Chimoni, a member of the Zuni Nation, is a fellow with the American Indian Leadership Program in Penn State's College of Education. Before entering the AILP, he was a fifth grade teacher at Isleta Elementary School in Isleta, N.M. He started his teaching career with the Zuni Public School District teaching elementary school.

Bernie was cognizant of the need for American Indians to become educational leaders in their public, charter and Bureau of Indian Education schools. He envisioned a program with a reputation and a tradition of leadership to prepare his leadership skills. Reading about Penn State's AILP, Bernie was impressed with the biographies of the program's co-directors, John Tippeconnic and Susan Faircloth.

"I looked at the research that they've done and the (AILP) alumni who have gone into different positions, and I said, 'Wow, these people have really made it in supporting American Indian education,' " he said.

In autumn of 2008 he applied to the program and waited.

"One part of me said, 'How could you be selected if it's nationwide?' " he said. The other part was optimistic. The call from John Tippeconnic came in February 2009, with an offer of a fellowship. "I was stunned. I felt so overwhelmed."

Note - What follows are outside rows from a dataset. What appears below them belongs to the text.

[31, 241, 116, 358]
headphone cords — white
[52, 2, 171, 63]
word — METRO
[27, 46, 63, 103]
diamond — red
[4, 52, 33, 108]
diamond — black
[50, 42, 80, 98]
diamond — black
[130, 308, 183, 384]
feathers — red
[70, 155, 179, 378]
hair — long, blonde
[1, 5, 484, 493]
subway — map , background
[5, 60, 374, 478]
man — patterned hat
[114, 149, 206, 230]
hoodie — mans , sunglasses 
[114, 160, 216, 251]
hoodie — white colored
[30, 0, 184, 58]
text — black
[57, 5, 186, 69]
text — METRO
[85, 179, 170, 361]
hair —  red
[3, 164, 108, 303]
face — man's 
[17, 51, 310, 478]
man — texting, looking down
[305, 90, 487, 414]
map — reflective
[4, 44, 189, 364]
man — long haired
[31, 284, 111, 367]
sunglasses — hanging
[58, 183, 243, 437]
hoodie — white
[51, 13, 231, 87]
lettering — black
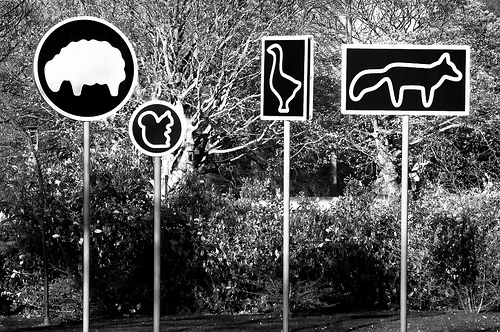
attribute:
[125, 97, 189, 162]
sign — round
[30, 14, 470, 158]
signs — black and white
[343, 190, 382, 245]
ground — black and white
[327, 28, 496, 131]
sign — square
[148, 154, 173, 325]
pole — black and white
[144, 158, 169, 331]
pole — gray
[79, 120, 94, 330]
pole — grey, metal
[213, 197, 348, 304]
bush — black and white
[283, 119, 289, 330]
pole — metal, white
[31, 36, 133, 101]
sheep — white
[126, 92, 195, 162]
sign — black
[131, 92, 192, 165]
sign — round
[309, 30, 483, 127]
sign — black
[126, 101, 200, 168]
squirrel — black and white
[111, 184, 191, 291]
pole — holding up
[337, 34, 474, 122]
sign — animal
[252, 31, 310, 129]
sign — animal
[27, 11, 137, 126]
sign — animal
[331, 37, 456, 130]
symbol — sheep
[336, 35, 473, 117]
fox — picture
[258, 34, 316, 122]
sign — black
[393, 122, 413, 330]
pole — black and white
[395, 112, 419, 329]
pole — holding up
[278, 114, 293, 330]
pole — holding up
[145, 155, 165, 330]
pole — holding up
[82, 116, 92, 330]
pole — holding up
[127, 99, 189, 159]
sign — animal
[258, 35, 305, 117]
duck — black and white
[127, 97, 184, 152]
picture — squirrel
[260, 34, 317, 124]
duck sign — black and white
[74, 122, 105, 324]
pole — standing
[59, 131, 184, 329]
pole — gray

His goal: A master's degree in educational leadership with a principalship certification. The M.Ed. will augment his master's and bachelor's degrees in elementary education. He plans, additionally, to pursue a doctoral degree in educational leadership in the near future.

"We need more male American Indian leaders in education, especially principals," Bernie said. "I view leadership as a collective effort. I have to collaborate with my teachers, students and parents and be their link to the western European thought and theoretical principles that I'm learning here, including research. Because I'm bilingual, I think in both principles. Leadership is a collectivism model. It's a paradigm where American Indians work together and share ideas. That's one way of supporting each other."

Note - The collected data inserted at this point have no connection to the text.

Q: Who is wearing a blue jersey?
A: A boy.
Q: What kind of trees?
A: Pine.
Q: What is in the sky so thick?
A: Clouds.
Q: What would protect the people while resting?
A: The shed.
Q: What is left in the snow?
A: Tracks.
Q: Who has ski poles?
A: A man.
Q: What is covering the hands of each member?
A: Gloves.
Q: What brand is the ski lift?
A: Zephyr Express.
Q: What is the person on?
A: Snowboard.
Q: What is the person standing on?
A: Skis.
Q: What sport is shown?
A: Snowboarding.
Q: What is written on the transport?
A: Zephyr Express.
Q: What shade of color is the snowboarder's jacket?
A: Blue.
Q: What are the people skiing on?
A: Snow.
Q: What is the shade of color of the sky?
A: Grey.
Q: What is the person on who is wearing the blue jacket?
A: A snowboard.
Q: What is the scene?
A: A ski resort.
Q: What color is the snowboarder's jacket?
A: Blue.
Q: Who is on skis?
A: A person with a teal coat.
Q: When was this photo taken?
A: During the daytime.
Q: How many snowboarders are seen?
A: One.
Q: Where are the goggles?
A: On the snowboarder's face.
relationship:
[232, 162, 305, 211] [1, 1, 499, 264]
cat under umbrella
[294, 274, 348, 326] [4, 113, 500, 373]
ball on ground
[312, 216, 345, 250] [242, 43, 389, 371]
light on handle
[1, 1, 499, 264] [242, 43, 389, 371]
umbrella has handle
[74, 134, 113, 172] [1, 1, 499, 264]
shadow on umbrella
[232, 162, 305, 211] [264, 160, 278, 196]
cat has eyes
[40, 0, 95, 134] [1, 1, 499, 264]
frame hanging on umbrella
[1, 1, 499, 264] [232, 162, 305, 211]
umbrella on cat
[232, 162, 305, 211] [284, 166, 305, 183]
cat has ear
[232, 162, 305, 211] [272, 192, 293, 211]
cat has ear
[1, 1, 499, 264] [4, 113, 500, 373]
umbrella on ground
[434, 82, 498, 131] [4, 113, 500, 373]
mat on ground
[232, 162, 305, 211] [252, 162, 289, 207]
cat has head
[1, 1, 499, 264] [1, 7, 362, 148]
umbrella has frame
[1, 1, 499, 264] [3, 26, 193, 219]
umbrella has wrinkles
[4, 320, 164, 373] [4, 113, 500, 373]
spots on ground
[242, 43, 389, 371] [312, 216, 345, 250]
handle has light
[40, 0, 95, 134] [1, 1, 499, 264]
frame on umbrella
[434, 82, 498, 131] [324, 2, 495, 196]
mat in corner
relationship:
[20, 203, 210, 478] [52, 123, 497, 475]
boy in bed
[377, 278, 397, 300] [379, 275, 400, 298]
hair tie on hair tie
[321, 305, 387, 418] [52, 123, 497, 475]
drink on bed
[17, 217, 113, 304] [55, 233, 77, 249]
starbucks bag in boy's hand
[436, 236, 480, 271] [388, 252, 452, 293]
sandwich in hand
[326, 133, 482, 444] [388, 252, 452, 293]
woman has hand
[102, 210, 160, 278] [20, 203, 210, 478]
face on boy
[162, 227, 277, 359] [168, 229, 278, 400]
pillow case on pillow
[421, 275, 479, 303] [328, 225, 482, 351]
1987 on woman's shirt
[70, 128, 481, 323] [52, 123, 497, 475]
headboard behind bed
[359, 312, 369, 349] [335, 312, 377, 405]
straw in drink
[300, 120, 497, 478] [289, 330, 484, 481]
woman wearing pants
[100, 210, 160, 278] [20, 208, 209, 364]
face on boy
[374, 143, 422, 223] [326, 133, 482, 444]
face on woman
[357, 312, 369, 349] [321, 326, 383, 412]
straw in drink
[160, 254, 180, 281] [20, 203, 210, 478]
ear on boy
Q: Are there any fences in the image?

The education of American Indians has evolved in the last 150 years -- from the forced assimilation philosophy gradually through increasing self-determination. The federal government's Indian commissioner Thomas J. Morgan wrote in 1889 that "the Indians must conform 'to the white man's ways,' peaceably if they will, forcibly if they must," a proclamation embodied in the Indian boarding schools. The best known of those was the Carlisle Indian Industrial School, the founder of which, Richard H. Pratt, wrote in 1878 that his objective was to "kill the Indian, not the man" -- to strip American Indian children of cultural awareness and affiliation.

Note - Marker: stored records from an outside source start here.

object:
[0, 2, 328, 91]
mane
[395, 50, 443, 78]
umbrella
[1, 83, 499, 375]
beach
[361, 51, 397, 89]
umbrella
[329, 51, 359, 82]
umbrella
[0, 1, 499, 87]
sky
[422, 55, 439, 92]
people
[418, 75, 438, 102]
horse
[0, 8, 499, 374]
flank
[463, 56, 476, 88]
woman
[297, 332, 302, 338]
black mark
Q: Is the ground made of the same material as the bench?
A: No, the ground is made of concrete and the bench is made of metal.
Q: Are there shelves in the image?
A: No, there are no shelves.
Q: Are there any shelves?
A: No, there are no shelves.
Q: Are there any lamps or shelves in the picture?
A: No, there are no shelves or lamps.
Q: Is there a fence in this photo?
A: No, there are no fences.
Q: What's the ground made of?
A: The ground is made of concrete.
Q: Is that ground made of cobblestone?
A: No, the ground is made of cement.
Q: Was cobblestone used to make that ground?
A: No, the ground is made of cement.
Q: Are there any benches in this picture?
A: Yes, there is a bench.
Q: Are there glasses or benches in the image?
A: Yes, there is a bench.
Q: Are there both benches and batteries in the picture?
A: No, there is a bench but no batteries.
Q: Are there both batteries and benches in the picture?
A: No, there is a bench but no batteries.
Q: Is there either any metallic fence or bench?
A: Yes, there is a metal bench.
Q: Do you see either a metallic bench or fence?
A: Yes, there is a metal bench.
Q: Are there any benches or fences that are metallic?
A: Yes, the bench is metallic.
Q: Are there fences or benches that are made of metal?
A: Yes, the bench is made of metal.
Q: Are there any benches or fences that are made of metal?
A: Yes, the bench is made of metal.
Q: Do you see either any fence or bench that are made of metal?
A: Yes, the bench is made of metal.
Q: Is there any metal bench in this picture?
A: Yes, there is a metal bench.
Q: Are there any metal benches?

In 1970, President Richard Nixon declared before Congress a new era of Indian self-determination, and Penn State's American Indian Leadership Program was established. In 1975 Congress passed the Indian Self-Determination and Education Assistance Act, with the federal government maintaining oversight of American Indian education. The gap between forced assimilation and self-determination has been slow to close.

"We're at a point in time in the 21st century," Chimoni said, "when (American Indians) are becoming more and more involved in American Indian education, and we're being looked to to do our own research and to apply it in our schools. Education does open doors to social and cultural capital; it provides employment opportunities. Education will change you for the better. It will make you successful. I have to believe in my Native American youth and people, that they also will be successful."

"Penn State's American Indian Leadership Program is a forerunner in providing high-quality training for American Indian educators," he said. "It empowers American Indians to become highly-qualified leaders. If you have the power to dream, you have the power to achieve."